The Vaccine Differentiation Group carries out applied research that will help to control foot-and-mouth disease (FMD) and Peste des petits ruminants (PPR). The focus within the group is the development and validation of marker vaccines and associated diagnostics. In particular we work on vaccines and companion tests that would differentiate infected from vaccinated animals (DIVA). It is possible that vaccinated animals can subsequently become infected with FMD virus. Although these animals would be protected against the clinical disease, the virus would replicate in them sub-clinically and be present persistently for a long time, posing a risk for disease spread to other susceptible animals.
Having such validated marker vaccines and associated diagnostic tests (DIVA) would enable animals to be effectively vaccinated without precluding the possibility of detecting vaccinated animals that had subsequently become infected. We have three lines of investigation:
- improving our understanding of what aspects of the immune response are important in protection of vaccinated animals against acute and persistent infection
- developing alternative means of detecting infection in vaccinated animals
- developing and evaluating improved marker vaccines (DIVA vaccines) for FMD and PPR
Following the UK epidemic of FMD in 2001 there has been a growing desire to develop vaccination policies for FMD that would reduce reliance on large scale slaughtering of animals.

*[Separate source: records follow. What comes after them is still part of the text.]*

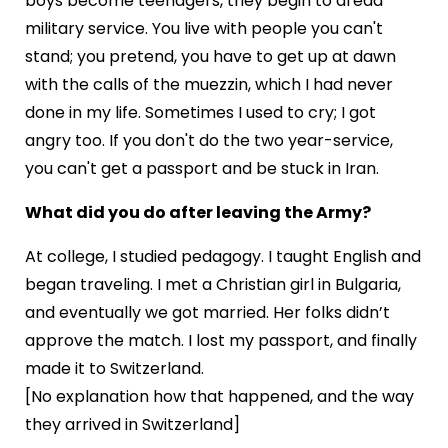
boys become teenagers, they begin to dread
military service. You live with people you can't
stand; you pretend, you have to get up at dawn
with the calls of the muezzin, which I had never
done in my life. Sometimes I used to cry; I got
angry too. If you don't do the two year-service,
you can't get a passport and be stuck in Iran.
What did you do after leaving the Army?
At college, I studied pedagogy. I taught English and
began traveling. I met a Christian girl in Bulgaria,
and eventually we got married. Her folks didn’t
approve the match. I lost my passport, and finally
made it to Switzerland.
[No explanation how that happened, and the way
they arrived in Switzerland]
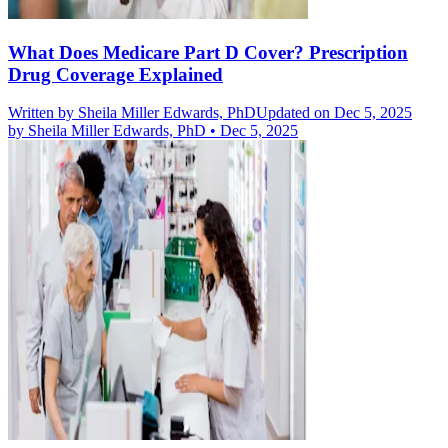
What Does Medicare Part D Cover? Prescription
Drug Coverage Explained
Written by
Sheila Miller Edwards, PhD
Updated on Dec 5, 2025
by
Sheila Miller Edwards, PhD
•
Dec 5, 2025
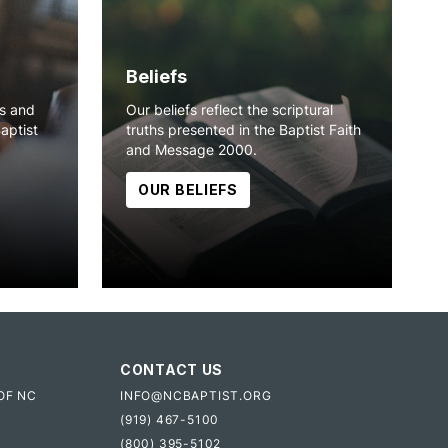
Beliefs
ns and
Our beliefs reflect the scriptural
Baptist
truths presented in the Baptist Faith
and Message 2000.
OUR BELIEFS
CONTACT US
OF NC
INFO@NCBAPTIST.ORG
(919) 467-5100
(800) 395-5102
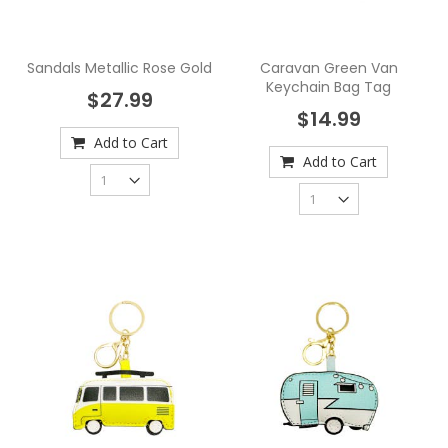
Sandals Metallic Rose Gold
Caravan Green Van
Keychain Bag Tag
$27.99
$14.99
Add to Cart
Add to Cart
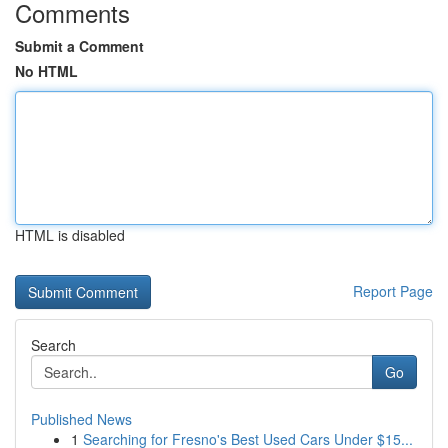
Comments
Submit a Comment
No HTML
HTML is disabled
Report Page
Search
Go
Published News
1
Searching for Fresno's Best Used Cars Under $15...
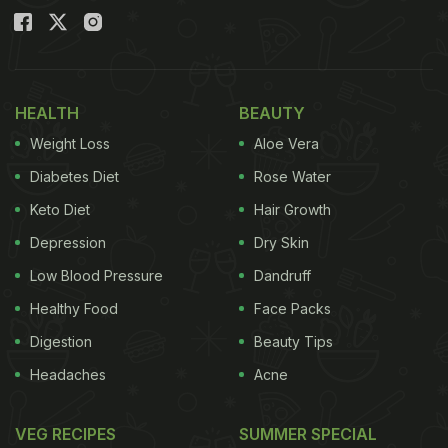
HEALTH
BEAUTY
Weight Loss
Aloe Vera
Diabetes Diet
Rose Water
Keto Diet
Hair Growth
Depression
Dry Skin
Low Blood Pressure
Dandruff
Healthy Food
Face Packs
Digestion
Beauty Tips
Headaches
Acne
VEG RECIPES
SUMMER SPECIAL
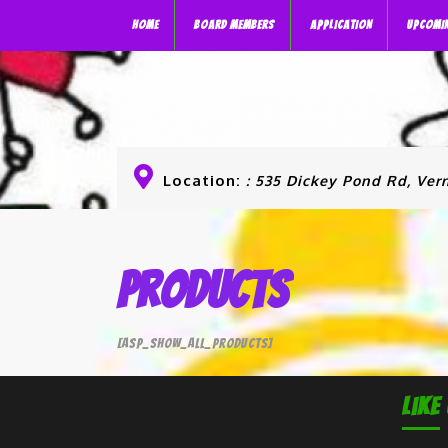
HOME
BOARD MEMBERS
APPLICATION
UPCOMI
Location:
: 535 Dickey Pond Rd, Vern
Products
[asp_show_all_products]
Like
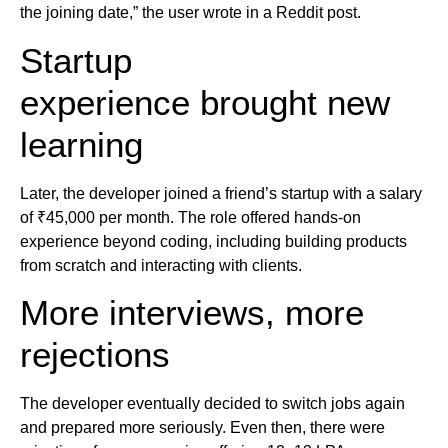
the joining date,” the user wrote in a Reddit post.
Startup
experience brought new
learning
Later, the developer joined a friend’s startup with a salary
of ₹45,000 per month. The role offered hands-on
experience beyond coding, including building products
from scratch and interacting with clients.
More interviews, more
rejections
The developer eventually decided to switch jobs again
and prepared more seriously. Even then, there were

However, vaccinated animals may sometimes become infected without showing signs of disease and pose a risk of starting new outbreaks later on if the virus persists in these animals. Therefore, we are developing more effective vaccines that are needed to better block virus establishment and that do not induce antibodies against some of the immunogenic viral proteins produced during a wild-type infection that help to differentiate infection in vaccinated animals (marker vaccine and DIVA tests).
Our work has shown that the present conventional vaccines are effective in terms of clinical protection, but do not give sterile immunity. Also the vaccines have deficiencies in speed of onset and duration of protection. To strengthen the immune response to vaccination, we are involved in investigating the efficacy of conventional, inactivated FMD vaccines with addition of new generation adjuvants. We are also developing viral vectored FMD vaccines to elicit better cell mediated and mucosal immunity. These viral vectors (Sendai virus, adenovirus and vaccinia virus) expressing FMD empty capsids are being evaluated as intranasal as well as parenteral vaccines to raise specific humoral and local mucosal and cell mediated immunity on the surface of the oro-nasal mucosa to prevent the entry of FMD virus by its usual route.
In diagnostics, the group is developing and validating tests that differentiate infection from vaccination including a test for FMD-specific IgA in saliva/nasal fluid, and alternative format NSP tests (e.g. multiplexed NS assay) that detect antibodies against non-structural FMDV proteins; such antibodies are indicative of infection, as they are not produced in response to vaccination with killed FMD vaccines or vectored vaccines. The presence of high levels of IgA in the saliva of vaccinated infected cattle indicates the oro-pharyngeal replication of virus.
For supporting PPR control and eradication programme of OIE and FAO, our group is involved in developing and evaluating live attenuated DIVA vaccines and DIVA tests using reverse genetics technique and carrying out epidemiological investigations using new generation sequencing and phylogenetic analysis. Marker vaccines allow differentiation between infected and vaccinated subjects, which is particularly important for the control of disease epidemics affecting livestock.